The year that Gillette launched its “We Believe” campaign and asked “Is this the best a man can get?” has coincided with P&G’s $8 billion non-cash writedown for the shaving giant.

That's 8 billion. With a b.

Gillette is blaming competitors like Dollar Shave Club and Harry's. But when was the last time Dollar Shave Club tried to shame you for being interested in the opposite sex? When did Harry's ever blame you, personally, for all the world's sexism and misogyny and other bad things?

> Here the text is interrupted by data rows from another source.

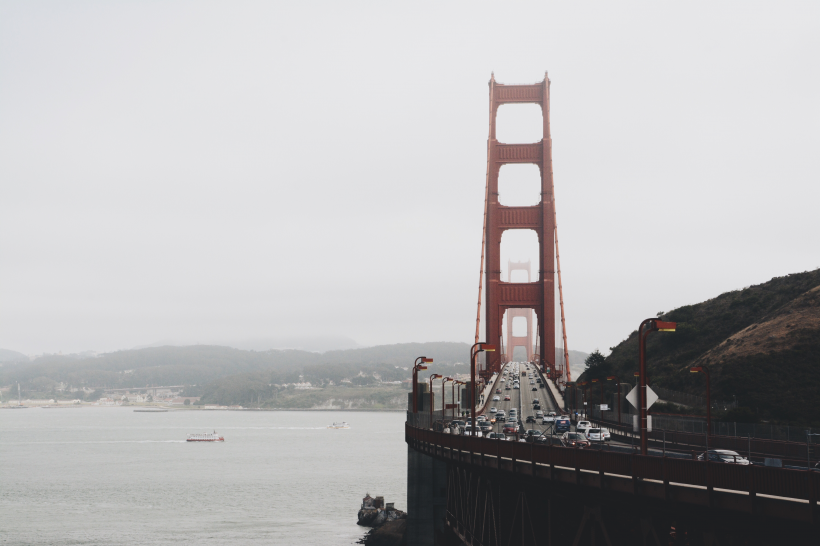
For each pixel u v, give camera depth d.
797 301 113.25
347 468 194.62
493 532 38.53
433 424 66.56
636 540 26.48
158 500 137.62
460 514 49.28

But if you think Gillette has learned anything from this, you forgot that it's [current year]. Molly Fleming, MarketingWeek:

Gillette’s CEO and president, Gary Coombe, says that angering some consumers with its #metoo campaign was a “price worth paying” if it meant the brand could increase its relevance among younger consumers and turn around its falling market share...

Gillette made the decision to launch the campaign in a bid to target the millennial market...

But Coombe admitted Gillette's strategy hadn't helped. He explained: "The worst thing during through that period was, we also lost connection with the millennial generation. Gillette quickly became the brand of the millennial generation's dads."

Sounds like it worked out great!

Advertising has been taken over by social justice warriors. If you enjoy being scolded by the people who are trying to sell you their products, feel free to spend your money as you see fit. The rest of us male chauvinist pigs will take our business elsewhere.